I can be your texting buddy. I'm new to this website but could you send me your number in a private message? I don't really want to put my cell number on a public forum like this. But I won't loose touch in a few days, promise.


----------



## Primitive Fish (Apr 12, 2013)

I'm always up for a chat!


----------



## Mr Bacon (Mar 10, 2012)

jimjam said:


> Aren't all cell's international now? I could have sworn international rates were done away with a few years back. I dunno, I just have an unlimited plan so I'm pretty sure there's no surcharge.


I'll check my rates. Keep in touch.


----------



## Maceylynn23 (Jun 21, 2014)

*Hey*

i want someone to talk too. Someone to keep me up all night. Make me laugh.

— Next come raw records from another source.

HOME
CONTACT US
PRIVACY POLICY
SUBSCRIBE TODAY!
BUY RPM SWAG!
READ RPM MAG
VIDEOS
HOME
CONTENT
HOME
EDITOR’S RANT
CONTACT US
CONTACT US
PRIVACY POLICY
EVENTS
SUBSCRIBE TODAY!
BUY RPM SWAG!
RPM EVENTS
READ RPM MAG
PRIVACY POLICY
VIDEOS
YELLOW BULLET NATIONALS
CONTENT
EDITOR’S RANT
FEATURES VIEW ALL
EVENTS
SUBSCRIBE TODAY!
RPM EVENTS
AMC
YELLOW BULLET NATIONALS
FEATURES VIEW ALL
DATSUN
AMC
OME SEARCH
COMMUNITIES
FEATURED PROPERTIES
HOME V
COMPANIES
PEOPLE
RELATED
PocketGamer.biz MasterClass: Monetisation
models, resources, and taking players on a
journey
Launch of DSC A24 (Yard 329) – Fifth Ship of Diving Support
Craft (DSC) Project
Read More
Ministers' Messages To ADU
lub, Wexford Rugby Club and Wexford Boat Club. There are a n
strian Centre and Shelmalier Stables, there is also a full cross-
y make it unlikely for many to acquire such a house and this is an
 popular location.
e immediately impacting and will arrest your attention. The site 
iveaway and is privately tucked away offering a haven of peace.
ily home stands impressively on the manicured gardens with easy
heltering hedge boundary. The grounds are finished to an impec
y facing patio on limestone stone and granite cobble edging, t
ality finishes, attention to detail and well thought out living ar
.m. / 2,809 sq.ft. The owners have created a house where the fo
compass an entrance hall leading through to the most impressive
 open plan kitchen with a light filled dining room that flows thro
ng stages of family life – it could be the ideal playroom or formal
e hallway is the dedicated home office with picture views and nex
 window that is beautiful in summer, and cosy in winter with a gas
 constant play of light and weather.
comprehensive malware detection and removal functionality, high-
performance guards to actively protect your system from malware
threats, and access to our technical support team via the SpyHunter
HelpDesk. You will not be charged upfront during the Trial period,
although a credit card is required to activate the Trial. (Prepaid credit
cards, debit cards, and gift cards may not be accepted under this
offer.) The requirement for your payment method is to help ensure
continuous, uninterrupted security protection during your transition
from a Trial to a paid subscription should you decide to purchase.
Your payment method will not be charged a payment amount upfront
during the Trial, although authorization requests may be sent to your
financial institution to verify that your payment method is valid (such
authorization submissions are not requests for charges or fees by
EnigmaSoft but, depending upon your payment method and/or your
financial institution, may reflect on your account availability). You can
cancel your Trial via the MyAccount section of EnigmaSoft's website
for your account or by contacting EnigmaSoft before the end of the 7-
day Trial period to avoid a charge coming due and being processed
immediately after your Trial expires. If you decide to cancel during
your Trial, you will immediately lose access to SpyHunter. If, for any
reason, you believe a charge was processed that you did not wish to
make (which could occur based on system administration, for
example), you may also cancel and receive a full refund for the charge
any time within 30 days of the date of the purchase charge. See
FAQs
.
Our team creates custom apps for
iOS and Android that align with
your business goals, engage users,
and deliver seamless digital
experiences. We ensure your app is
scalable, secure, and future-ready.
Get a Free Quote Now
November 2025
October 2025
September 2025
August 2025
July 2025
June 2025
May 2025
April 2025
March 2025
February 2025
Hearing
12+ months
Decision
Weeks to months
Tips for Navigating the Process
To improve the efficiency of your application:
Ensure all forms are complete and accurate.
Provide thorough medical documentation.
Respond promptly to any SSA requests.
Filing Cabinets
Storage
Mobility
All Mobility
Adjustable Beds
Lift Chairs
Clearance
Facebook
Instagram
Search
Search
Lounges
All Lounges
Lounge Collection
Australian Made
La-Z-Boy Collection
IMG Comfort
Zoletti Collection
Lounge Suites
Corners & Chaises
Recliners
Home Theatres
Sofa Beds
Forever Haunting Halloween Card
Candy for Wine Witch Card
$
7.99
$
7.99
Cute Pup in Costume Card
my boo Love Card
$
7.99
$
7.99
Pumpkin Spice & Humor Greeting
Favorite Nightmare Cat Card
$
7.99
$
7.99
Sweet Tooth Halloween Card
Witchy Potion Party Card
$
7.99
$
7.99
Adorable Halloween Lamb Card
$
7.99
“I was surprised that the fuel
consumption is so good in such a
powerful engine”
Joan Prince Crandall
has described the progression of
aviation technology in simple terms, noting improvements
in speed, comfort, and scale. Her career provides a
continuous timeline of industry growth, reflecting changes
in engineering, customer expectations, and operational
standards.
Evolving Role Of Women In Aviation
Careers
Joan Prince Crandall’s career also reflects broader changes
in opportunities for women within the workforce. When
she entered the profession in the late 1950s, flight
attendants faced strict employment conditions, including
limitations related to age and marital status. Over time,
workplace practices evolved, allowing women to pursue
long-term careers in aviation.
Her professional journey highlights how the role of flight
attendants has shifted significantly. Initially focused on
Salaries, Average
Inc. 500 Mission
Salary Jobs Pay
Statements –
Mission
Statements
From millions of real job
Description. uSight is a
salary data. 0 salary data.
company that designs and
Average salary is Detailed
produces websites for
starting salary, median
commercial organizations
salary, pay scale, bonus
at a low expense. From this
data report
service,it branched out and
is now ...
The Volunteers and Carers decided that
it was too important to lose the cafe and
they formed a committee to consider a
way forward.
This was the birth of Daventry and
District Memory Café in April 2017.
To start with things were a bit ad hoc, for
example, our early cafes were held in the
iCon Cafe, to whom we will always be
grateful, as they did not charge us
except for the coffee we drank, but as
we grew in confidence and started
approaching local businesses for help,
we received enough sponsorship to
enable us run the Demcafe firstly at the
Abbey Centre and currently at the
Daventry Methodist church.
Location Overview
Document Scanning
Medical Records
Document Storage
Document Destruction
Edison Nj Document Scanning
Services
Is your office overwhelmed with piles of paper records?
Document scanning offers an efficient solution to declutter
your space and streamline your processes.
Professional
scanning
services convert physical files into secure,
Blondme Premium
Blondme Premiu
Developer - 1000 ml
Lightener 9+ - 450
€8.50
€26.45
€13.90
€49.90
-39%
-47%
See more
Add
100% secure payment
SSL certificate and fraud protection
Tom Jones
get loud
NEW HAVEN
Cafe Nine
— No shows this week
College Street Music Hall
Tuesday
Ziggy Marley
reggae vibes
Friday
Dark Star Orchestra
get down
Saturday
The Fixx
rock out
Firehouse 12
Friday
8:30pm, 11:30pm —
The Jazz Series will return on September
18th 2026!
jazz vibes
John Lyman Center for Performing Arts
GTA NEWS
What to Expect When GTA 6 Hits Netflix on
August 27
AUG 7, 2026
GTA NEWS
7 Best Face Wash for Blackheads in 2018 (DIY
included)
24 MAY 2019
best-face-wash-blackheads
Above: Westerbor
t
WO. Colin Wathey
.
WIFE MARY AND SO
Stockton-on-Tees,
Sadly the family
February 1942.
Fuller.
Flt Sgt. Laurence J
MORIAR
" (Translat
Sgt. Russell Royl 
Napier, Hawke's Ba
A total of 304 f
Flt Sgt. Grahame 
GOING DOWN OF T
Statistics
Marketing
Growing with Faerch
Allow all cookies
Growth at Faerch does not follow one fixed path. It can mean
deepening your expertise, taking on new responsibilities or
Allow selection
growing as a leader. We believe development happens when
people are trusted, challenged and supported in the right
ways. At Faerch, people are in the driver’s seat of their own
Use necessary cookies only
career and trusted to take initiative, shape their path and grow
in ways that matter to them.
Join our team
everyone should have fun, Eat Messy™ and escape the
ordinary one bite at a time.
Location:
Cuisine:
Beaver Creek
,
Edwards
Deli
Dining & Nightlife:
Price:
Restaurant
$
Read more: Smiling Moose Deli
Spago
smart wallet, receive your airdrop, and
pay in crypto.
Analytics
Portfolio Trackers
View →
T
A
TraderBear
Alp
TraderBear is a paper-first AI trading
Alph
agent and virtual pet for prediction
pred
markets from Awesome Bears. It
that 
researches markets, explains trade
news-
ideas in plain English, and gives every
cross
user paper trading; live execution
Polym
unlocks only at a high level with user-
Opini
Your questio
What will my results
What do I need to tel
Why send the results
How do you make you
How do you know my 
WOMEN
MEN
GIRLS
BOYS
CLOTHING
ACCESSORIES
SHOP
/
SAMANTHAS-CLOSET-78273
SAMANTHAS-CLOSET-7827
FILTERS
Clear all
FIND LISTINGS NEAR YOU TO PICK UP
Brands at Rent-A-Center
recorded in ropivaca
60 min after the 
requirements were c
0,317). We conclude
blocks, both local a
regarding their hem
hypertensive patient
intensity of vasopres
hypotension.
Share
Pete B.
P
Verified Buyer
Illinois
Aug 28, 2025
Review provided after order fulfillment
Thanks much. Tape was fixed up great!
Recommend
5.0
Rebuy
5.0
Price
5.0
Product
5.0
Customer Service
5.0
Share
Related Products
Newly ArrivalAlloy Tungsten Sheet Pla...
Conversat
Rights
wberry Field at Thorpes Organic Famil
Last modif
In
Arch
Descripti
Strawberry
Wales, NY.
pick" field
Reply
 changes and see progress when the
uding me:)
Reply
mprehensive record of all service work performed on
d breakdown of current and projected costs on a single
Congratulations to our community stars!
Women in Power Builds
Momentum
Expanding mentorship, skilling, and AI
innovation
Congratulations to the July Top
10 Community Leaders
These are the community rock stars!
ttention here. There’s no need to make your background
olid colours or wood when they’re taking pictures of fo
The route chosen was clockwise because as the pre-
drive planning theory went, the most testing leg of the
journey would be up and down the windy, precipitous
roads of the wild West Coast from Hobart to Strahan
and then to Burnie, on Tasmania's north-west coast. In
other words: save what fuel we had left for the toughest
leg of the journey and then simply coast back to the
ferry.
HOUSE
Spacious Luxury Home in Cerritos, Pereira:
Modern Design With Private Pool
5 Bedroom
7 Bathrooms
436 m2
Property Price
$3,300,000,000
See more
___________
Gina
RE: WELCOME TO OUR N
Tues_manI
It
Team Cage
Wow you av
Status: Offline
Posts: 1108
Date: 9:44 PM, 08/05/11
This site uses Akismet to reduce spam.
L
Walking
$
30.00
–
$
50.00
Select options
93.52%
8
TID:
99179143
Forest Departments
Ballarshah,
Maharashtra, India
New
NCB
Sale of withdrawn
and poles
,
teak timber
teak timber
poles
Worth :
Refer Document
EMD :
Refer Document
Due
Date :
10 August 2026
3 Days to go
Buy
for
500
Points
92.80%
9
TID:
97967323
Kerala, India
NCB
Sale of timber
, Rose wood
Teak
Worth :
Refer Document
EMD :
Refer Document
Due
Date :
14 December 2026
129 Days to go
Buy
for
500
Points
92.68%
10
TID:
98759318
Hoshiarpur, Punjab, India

Make me smile. My texting buddy forever. PM for number.


----------



## soy sauce on toast (Apr 3, 2014)

Anybody in the UK only.  I don't have a smart phone!

Send me a number to spam away to!


----------



## BodySurfer1988 (Feb 4, 2009)

I'm always up for someone to text to  can only be in the U.S. due to my cell phone plan,

just send me a PM with your number.


----------



## adam88johnson (Oct 7, 2012)

im down just pm me!


----------



## belu (Jul 17, 2014)

I'm new here and don't mind texting. I already text with a couple of people with SAS on a regular basis for months now. I am always on my phone and don't mind texts at random times. I have unlimited so that's always a plus.


----------



## adam88johnson (Oct 7, 2012)

belu said:


> I'm new here and don't mind texting. I already text with a couple of people with SAS on a regular basis for months now. I am always on my phone and don't mind texts at random times. I have unlimited so that's always a plus.


pm number?


----------



## jimjam (Aug 22, 2012)

I want to make it clear that I am no longer looking for texting buddies. I made this topic over a year ago, and someone else revived it. Please don't message me for this specific reason.

Feel free to message each other, but I'm not interested in additional texting buddies right now.


----------